As coronavirus cases pass 3 million worldwide, it’s clear that the pandemic has disproportionately affected health workers. A shortage of gloves, masks, and other personal protective equipment has meant that those caring for the very ill are increasingly becoming ill themselves.
In the United States, the Centers for Disease Control and Prevention estimates that around 19 percent of confirmed coronavirus cases have been health workers. In the United Kingdom, one-third of National Health Service staff and key workers tested for the coronavirus have been confirmed positive. There is a danger that as more health workers fall ill—and in some cases die—from COVID-19, already stretched health care systems could suffer a shortage of trained medical personnel. Looking at the top 20 countries with the most coronavirus cases (as of 10 a.m. May 4), that danger is more acute in some nations than others.
Germany and Switzerland, followed closely by Spain, Italy, and Russia, have the highest number of physicians per capita. In a worrying sign for the United States and Canada, their number of physicians per capita is closer to middle-income countries such as China than it is to some of its economic peers, such as Germany. It’s no surprise that India, the poorest country in the top 20, also has the lowest density of physicians.

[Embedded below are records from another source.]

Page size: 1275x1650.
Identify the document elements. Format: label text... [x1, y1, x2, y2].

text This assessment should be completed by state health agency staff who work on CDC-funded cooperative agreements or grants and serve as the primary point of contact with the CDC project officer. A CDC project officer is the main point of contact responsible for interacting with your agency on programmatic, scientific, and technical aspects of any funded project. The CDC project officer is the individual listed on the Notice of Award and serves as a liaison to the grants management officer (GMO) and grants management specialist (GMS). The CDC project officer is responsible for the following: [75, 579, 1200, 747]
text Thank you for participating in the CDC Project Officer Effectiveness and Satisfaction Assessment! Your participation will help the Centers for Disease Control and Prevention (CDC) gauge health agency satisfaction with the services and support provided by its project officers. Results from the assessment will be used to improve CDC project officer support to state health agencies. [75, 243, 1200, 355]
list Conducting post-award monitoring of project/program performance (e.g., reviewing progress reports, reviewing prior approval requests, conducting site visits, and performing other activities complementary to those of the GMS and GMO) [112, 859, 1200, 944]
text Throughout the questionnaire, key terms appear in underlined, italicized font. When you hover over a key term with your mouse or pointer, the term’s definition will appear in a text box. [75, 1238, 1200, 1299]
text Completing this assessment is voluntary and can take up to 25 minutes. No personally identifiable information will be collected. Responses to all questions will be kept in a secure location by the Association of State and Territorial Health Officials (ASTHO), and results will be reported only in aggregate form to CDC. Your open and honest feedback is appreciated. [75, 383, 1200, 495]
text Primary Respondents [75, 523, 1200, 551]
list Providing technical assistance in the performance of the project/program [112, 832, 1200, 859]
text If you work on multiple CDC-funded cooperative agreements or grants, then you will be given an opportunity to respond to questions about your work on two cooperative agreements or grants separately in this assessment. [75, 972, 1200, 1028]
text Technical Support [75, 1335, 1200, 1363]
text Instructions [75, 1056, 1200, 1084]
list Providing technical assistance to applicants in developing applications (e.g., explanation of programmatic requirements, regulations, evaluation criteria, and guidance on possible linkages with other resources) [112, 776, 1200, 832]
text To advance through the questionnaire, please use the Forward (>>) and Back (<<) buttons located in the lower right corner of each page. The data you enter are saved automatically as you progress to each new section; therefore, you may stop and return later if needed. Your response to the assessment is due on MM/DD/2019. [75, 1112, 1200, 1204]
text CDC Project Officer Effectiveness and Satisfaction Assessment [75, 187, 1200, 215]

When it comes to nursing personnel, the picture is especially grim for Spain and Italy—the countries with the second- and third-highest coronavirus death tolls, respectively. The two countries have a relatively low number of nurses compared to other European Union countries, suggesting these front-line staff are particularly vulnerable to any reduction in workforce.
As COVID-19 seems to do the most damage with older populations, the relative age of the medical workforce gains importance when defining how resilient each country will ultimately be. Nine countries in the top 20 have a physician workforce where more than 30 percent are over the age of 55, including the five of the top six worst-hit countries. The numbers are especially worrying for Italy, the only country in the set where a majority of physicians are over 55. China doesn’t report figures for the age of its physicians, although female physicians must retire at 55 and male physicians at 60.